Farida had already begun to diversify. In September, it partnered with Taiwan-based CJ Enterprise to produce New Balance footwear. Simultaneously, it accelerated expansion plans, based on a calculated bet that tariffs would be negotiated down or new customer relationships would offset US market losses.

In the coming years, successful diversification could reduce Farida’s reliance on US buyers and build resilience against future trade shocks. However, establishing new supply chains and customer relationships can take 18-24 months, during which time the company will face cash flow pressures and workforce reductions.

For India, the crisis could accelerate manufacturing competitiveness improvements. The textile and apparel industry employs 45mn people directly, making policy support crucial to avoid mass unemployment. Emergency relief measures would provide immediate support for labour-intensive exporters but prove costly.

Questions for discussion

Further reading:

Indian rupee tumbles to new low on Trump tariff concerns

Donald Trump tariffs threaten Narendra Modi’s ‘Make in India’ drive

In charts: What Donald Trump’s tariffs mean for India’s economy

How India can trump US tariffs

Effects of tariff and non‐tariff barriers on India‐US agricultural trade

Consider these questions:

• Rather than waiting for a trade deal resolution, Farida Group invested a further Rs2bn in a Phase 2 expansion of the initial Rs10.1bn facility in north-west Tamil Nadu (to launch in January 2026) and committed Rs12bn to a nearby Phase 3 production site. Was this expansion wise, or does it expose the company to unacceptable risk if trade negotiations stall? What would you have decided as chief executive, and why?

• Farida’s partnership with Taiwan-based CJ Enterprise to produce New Balance footwear represents diversification into new brands and 16 international markets. How does this differ from its traditional Cole Haan/Clarks model? What are the risks of becoming a contract manufacturer versus building proprietary brands?

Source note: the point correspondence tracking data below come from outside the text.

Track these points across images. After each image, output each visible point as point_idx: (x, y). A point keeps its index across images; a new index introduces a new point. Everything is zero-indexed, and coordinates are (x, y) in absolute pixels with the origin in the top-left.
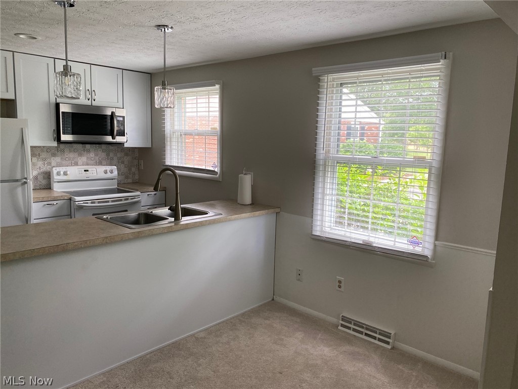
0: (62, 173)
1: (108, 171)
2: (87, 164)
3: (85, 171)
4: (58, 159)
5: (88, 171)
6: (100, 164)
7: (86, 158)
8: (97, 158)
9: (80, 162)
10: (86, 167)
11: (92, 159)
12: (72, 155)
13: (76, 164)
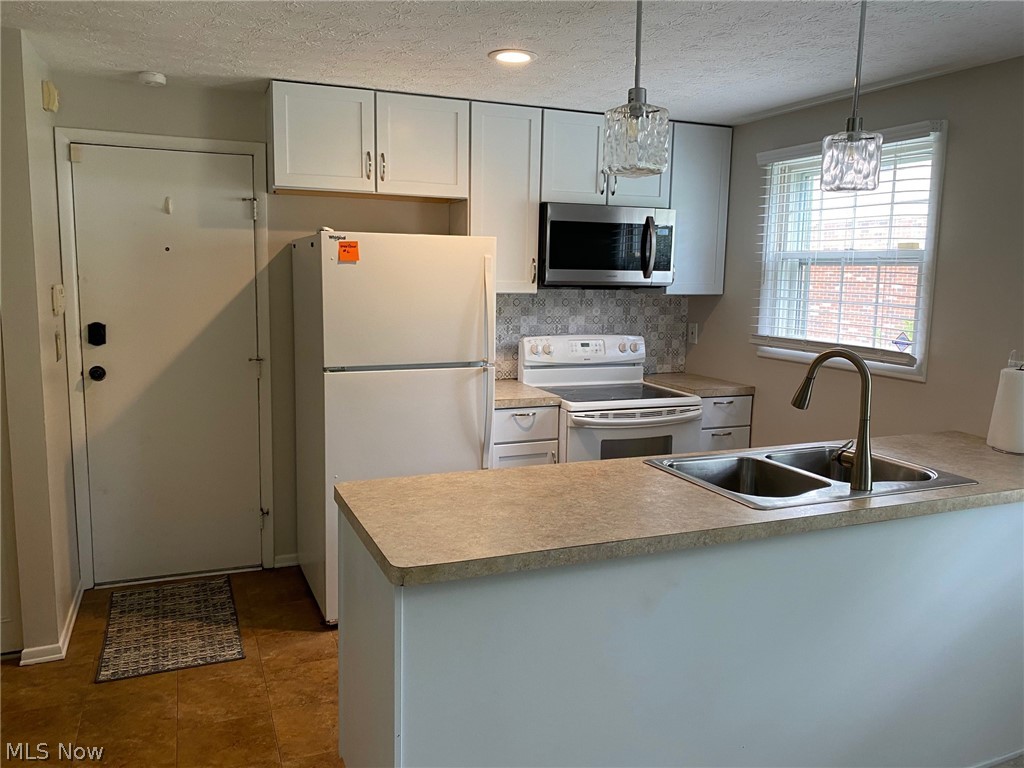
0: (540, 348)
1: (627, 347)
2: (586, 332)
3: (583, 345)
4: (533, 320)
5: (587, 345)
6: (610, 330)
7: (583, 318)
8: (606, 318)
9: (572, 327)
10: (585, 339)
11: (596, 320)
12: (558, 312)
13: (565, 331)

• Instead of simultaneously pursuing trade negotiations and deploying emergency relief measures, should the government have prioritised one strategy over the other? What are the fiscal and political costs of maintaining both approaches?

• India was asked to reduce Russian oil purchases as a condition for tariff reduction. How should Modi’s administration weigh energy security and geopolitical alignment against export competitiveness? What would be the domestic political consequences of either choice?

• Government procurement initiatives were designed to absorb “a portion” of production capacity diverted from the US. What percentage of Farida’s current US-bound capacity could realistically be absorbed by domestic Indian government contracts? What are the structural limits?

• Vietnam and Bangladesh faced 20 per cent tariffs while India faced 50 per cent. How did this create an opportunity for competitors? If you were a US retailer, would you shift orders, and under what conditions might you return to Indian suppliers after a trade deal?

• Farida faces three paths simultaneously: absorbing tariffs through cost-cutting; diversifying to new markets via the New Balance partnership; and reducing US exposure and focusing domestically. In what order should the company sequence these investments given cash flow constraints?

• What contingency plans could manufacturing companies such as Farida have developed before the tariff shock? How can companies use this crisis to build resilience against future geopolitical trade disruptions?